Your goal: Go over the lines below, and when one contains the word "This", copy it.

(Dataset entries)
* * * * * * *

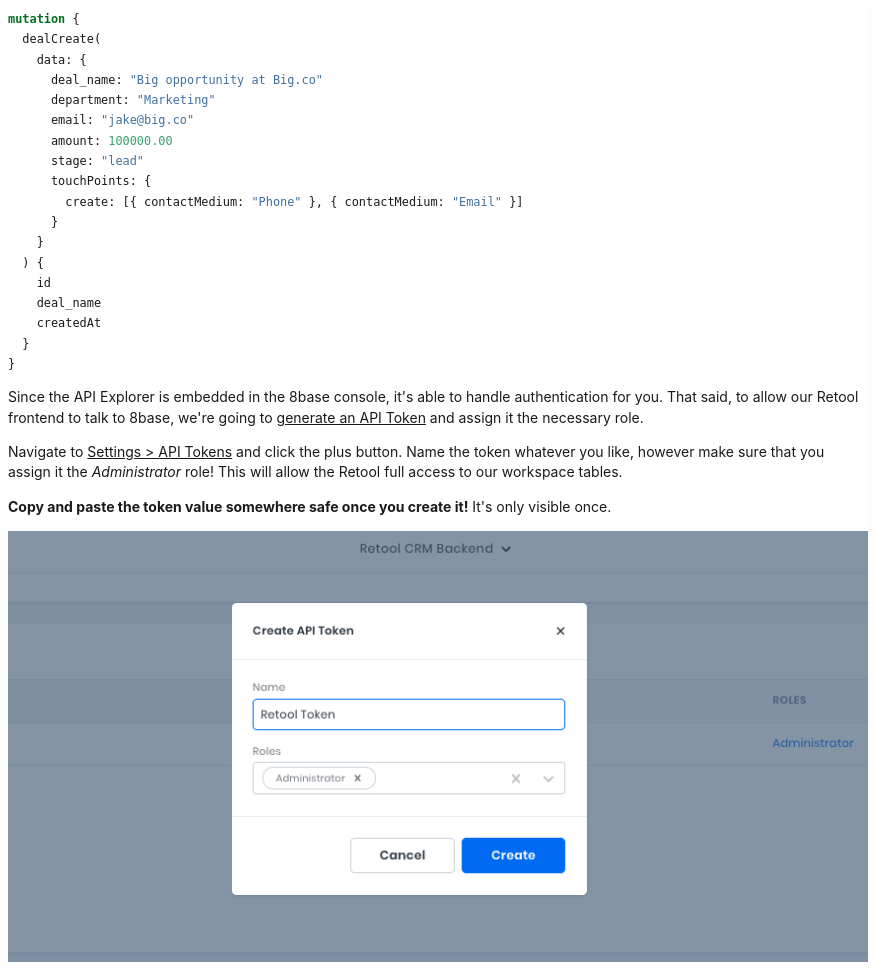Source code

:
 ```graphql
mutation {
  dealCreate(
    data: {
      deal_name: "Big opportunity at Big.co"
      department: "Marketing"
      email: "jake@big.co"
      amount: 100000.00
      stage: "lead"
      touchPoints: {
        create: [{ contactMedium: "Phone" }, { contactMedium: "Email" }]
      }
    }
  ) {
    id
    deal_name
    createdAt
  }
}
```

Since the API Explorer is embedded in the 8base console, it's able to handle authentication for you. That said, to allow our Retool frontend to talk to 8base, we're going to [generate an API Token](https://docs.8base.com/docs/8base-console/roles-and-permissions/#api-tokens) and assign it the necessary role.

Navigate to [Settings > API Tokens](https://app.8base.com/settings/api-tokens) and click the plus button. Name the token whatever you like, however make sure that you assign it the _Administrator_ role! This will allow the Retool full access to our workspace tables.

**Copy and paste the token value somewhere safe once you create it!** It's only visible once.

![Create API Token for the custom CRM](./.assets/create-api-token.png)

* * * * * * *

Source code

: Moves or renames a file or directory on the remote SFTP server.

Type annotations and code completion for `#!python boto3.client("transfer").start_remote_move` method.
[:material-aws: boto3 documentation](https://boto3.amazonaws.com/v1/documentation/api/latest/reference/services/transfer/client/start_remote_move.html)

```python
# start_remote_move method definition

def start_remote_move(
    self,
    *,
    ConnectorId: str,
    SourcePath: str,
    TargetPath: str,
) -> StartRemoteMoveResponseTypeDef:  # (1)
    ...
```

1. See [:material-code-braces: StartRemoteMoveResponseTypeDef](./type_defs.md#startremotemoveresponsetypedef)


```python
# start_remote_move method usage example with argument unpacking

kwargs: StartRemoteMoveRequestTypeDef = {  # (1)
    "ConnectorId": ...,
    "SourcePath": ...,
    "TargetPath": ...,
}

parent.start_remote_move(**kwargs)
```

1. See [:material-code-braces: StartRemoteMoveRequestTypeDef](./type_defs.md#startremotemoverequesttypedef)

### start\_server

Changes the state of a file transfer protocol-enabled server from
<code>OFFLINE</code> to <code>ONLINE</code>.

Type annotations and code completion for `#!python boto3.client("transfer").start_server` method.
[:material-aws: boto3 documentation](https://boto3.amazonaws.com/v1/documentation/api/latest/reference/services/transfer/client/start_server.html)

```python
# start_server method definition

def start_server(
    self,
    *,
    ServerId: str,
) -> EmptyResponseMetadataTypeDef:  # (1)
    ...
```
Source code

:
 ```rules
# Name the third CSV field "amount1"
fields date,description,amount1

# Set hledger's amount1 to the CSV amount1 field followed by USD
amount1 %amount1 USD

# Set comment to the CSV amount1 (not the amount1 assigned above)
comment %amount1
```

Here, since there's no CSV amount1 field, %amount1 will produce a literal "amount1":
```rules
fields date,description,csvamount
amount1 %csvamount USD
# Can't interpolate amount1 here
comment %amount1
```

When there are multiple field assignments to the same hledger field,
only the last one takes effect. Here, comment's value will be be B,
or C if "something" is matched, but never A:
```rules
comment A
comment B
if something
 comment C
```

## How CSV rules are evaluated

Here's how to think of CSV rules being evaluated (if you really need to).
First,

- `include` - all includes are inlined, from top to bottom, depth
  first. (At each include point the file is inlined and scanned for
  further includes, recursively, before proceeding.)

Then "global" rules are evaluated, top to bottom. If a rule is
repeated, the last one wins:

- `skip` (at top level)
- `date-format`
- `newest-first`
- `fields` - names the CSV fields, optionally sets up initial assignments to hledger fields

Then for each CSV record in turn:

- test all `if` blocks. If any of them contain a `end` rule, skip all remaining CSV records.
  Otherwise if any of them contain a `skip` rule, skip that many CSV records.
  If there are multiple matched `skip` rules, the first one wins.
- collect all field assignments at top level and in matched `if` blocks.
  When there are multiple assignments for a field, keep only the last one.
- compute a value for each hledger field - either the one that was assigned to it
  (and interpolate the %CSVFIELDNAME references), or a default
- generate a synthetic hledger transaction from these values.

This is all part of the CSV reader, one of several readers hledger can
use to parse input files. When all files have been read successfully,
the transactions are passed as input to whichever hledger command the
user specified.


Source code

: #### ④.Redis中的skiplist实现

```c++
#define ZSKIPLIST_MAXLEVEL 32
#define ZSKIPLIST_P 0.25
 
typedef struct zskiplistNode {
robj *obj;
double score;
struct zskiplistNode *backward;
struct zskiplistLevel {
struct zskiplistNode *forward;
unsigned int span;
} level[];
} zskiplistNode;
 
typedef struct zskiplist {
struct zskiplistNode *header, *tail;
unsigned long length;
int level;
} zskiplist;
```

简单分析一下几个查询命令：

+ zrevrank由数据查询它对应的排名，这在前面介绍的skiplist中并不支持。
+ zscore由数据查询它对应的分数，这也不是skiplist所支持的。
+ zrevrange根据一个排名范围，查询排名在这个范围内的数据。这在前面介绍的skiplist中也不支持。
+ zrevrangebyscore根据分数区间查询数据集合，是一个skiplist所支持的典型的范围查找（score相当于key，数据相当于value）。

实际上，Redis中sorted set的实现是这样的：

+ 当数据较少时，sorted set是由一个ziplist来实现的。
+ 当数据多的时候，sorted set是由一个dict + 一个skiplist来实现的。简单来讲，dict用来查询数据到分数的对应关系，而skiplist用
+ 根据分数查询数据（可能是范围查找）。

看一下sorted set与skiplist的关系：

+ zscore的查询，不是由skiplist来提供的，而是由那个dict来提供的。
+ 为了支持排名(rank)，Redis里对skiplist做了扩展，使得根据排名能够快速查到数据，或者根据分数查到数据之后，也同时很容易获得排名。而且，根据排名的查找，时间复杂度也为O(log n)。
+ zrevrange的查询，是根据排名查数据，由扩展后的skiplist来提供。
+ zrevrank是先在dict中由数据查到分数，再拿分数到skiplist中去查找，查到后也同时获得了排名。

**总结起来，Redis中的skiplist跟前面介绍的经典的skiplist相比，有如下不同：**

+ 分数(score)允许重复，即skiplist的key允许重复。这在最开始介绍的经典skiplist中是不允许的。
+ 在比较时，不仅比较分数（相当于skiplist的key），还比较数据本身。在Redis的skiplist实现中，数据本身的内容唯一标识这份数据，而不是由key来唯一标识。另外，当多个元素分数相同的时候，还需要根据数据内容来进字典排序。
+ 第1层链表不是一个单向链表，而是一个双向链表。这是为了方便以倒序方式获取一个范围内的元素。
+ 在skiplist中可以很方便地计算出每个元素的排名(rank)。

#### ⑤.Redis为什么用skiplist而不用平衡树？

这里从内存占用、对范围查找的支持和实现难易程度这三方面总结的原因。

* * * * * * *

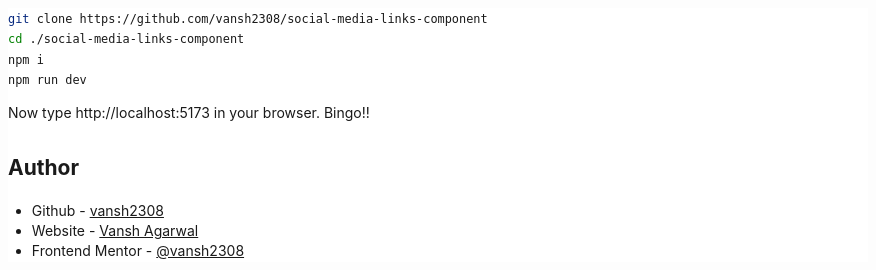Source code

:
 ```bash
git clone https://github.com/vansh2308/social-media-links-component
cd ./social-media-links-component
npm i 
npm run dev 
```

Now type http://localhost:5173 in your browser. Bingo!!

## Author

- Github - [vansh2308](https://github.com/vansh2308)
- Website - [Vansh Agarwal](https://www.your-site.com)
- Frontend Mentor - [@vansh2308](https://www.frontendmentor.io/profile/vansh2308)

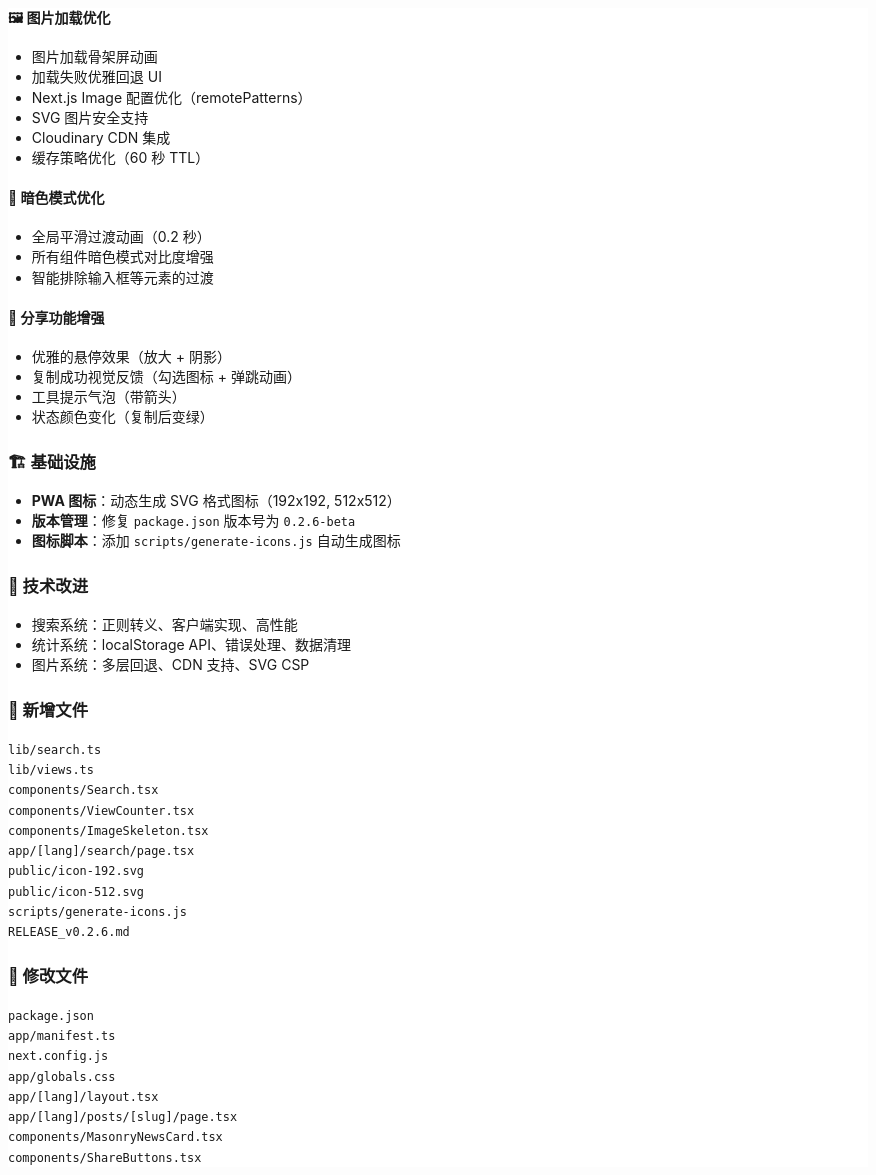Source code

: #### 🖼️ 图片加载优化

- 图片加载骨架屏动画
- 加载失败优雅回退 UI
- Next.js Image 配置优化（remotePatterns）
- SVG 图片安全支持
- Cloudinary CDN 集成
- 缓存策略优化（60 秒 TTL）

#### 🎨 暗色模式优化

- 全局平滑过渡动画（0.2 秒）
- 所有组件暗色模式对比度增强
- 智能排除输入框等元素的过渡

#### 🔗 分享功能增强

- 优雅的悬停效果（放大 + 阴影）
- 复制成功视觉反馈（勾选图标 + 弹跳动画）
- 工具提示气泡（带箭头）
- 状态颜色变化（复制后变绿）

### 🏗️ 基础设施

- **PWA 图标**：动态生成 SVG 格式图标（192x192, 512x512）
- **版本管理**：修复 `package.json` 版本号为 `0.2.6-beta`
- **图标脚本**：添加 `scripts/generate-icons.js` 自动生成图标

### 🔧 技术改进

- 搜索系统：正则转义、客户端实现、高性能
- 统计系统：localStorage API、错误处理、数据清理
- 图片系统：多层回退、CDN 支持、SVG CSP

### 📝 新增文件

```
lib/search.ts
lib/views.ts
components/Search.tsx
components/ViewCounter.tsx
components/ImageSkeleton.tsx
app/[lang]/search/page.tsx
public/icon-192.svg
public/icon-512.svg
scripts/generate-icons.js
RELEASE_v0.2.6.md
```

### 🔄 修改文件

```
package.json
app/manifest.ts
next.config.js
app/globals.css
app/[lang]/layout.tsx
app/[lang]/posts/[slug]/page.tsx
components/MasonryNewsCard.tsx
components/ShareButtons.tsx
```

* * * * * * *

Completed task:
Navigate to [Settings > API Tokens](https://app.8base.com/settings/api-tokens) and click the plus button. Name the token whatever you like, however make sure that you assign it the _Administrator_ role! This will allow the Retool full access to our workspace tables.
This is all part of the CSV reader, one of several readers hledger can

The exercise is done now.